2026-15-22 ジョージア工科大学

The system converts pressure underfoot into vibration and heat felt elsewhere on the body, helping people with sensory loss regain awareness of their footing and improve balance.
<関連情報>
- https://research.gatech.edu/new-wearable-reroutes-lost-sensation-restores-stability
- https://www.pnas.org/doi/10.1073/pnas.2536577123
足底感覚代替のためのマルチモーダル触覚アレイのスケーラブルなネットワーク Scalable networks of multimodal haptic arrays for plantar sensory substitution
Matthew T. Flavin, Yu-Ting Huang, Dimitrios Simatos, +17 , and John A. Rogers
Proceedings of the National Academy of Sciences Published:June 15, 2026
DOI:https://doi.org/10.1073/pnas.2536577123
Significance
The sense of touch in our feet is essential for safe movement, and its impairment in conditions such as stroke and spinal cord injury contributes to diminished quality of life. Substituting missing foot sensation requires not only sensors for reading that information but also a nonintrusive means to display it in real time. This article demonstrates a system of wireless, skin-conformable haptic arrays. A hybrid motor unit addresses long-standing challenges in the integration of high-resolution, multimodal haptics, delivering precise patterns of heat and vibration and giving the user more information about their physical environment. Systematic human perception experiments and case studies with sensory-impaired individuals establish foundational principles, raising implications for sensory symptoms affecting a large portion of the global population.
Abstract
Feet provide essential sensory input, supporting body awareness for safe movement. The impairment of plantar sensation, arising in conditions such as stroke and spinal cord injury, has a major impact on mobility, balance, and quality of life. Substituting the sensation of plantar pressure to another area on the body with intact somatosensory abilities requires capabilities for fast, programmable delivery of haptic feedback. Here, we introduce a wireless network of skin-conformable, multimodal haptic arrays that deliver high-density thermal and vibrotactile patterns anywhere on the body.
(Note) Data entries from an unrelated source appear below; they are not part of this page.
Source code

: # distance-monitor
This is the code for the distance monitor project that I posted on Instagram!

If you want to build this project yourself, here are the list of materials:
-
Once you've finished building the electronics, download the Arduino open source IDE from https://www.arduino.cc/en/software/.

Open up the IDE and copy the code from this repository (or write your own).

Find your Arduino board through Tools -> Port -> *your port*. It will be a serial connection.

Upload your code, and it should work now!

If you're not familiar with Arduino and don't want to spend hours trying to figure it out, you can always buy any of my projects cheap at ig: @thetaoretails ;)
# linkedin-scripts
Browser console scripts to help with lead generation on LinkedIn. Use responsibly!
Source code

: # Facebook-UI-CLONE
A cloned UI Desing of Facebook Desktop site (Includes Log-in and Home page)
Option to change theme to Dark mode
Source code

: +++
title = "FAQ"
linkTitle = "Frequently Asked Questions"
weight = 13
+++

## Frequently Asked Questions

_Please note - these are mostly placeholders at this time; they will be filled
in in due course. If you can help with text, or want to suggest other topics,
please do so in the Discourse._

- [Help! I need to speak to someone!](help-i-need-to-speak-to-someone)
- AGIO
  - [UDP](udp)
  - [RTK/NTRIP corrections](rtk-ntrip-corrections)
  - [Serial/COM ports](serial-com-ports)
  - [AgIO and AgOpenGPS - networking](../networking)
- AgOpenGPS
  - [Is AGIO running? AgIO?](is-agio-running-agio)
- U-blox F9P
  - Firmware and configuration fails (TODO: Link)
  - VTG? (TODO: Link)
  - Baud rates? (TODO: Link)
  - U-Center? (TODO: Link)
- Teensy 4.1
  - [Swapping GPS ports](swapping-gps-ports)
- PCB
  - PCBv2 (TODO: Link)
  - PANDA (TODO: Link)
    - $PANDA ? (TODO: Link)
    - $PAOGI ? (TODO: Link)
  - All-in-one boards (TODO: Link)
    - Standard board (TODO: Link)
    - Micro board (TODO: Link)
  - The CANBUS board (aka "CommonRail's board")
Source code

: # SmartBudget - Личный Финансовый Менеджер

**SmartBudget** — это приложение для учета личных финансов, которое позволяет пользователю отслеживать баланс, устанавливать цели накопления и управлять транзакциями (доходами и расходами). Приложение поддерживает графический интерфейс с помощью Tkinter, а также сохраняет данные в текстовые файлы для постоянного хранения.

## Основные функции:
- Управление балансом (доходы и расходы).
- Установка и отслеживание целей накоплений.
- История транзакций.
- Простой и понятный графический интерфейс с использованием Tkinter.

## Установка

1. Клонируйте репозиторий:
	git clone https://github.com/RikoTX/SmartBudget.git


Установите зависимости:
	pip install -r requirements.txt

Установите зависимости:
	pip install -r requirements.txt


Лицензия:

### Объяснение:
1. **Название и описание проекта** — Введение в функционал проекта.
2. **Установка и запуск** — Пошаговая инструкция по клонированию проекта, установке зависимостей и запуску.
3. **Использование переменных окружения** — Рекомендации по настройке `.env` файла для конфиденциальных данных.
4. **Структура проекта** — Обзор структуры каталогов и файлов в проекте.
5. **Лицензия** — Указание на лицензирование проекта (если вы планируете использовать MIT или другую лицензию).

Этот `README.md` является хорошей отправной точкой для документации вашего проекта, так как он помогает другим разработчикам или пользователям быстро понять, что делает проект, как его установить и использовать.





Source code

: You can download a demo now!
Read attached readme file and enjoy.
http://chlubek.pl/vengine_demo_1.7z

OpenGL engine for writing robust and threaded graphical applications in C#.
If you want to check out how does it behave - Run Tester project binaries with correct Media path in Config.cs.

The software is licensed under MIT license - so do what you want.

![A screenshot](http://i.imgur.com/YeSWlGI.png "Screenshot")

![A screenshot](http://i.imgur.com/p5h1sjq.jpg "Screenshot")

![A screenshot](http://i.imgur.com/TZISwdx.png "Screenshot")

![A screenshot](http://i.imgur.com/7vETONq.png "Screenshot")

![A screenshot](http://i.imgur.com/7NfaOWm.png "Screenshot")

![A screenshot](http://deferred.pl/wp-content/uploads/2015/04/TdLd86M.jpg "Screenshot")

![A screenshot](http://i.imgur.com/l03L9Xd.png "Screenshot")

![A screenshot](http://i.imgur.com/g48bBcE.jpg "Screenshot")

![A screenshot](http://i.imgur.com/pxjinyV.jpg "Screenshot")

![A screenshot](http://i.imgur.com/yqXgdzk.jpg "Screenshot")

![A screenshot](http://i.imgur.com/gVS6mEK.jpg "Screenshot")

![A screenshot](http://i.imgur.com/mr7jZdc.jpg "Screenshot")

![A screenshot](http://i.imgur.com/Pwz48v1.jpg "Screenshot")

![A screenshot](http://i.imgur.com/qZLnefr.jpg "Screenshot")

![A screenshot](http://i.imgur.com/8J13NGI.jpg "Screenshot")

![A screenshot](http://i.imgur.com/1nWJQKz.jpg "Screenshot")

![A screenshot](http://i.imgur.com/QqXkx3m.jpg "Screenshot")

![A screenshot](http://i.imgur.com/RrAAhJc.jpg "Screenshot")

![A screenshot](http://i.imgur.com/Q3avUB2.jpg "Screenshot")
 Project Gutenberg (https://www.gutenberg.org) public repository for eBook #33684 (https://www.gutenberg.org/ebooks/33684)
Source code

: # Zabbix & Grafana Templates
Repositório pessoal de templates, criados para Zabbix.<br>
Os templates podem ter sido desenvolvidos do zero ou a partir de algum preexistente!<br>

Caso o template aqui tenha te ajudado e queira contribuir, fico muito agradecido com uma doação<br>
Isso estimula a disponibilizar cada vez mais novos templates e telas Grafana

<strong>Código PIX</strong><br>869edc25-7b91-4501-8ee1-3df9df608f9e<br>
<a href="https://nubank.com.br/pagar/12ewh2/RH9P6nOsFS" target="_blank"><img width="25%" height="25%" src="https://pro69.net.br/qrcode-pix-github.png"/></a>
Central to this approach is a hybrid motor unit that independently controls thermal and mechanical stimulation, enabling 128 degrees of freedom across 64 addressable nodes. Electromechanical characterization establishes precise, simultaneous, and safe modulation of both modalities. Psychophysical experiments demonstrate reliable spatial discrimination of colocated heat and vibration. These haptic arrays form the receivers in a sensory substitution system that delivers patterns of vibrotactile stimulation to mirror the distribution of pressure recorded from an insole-based array of pressure sensors. Exploratory case studies in individuals with spinal cord injury and stroke demonstrate feasibility and suggest improved performance during standing balance and walking tests. Altogether, this work highlights the potential of information-rich cutaneous interfaces to substitute plantar sensation, expanding the scope of somatosensory engagement for rehabilitation, entertainment, and education.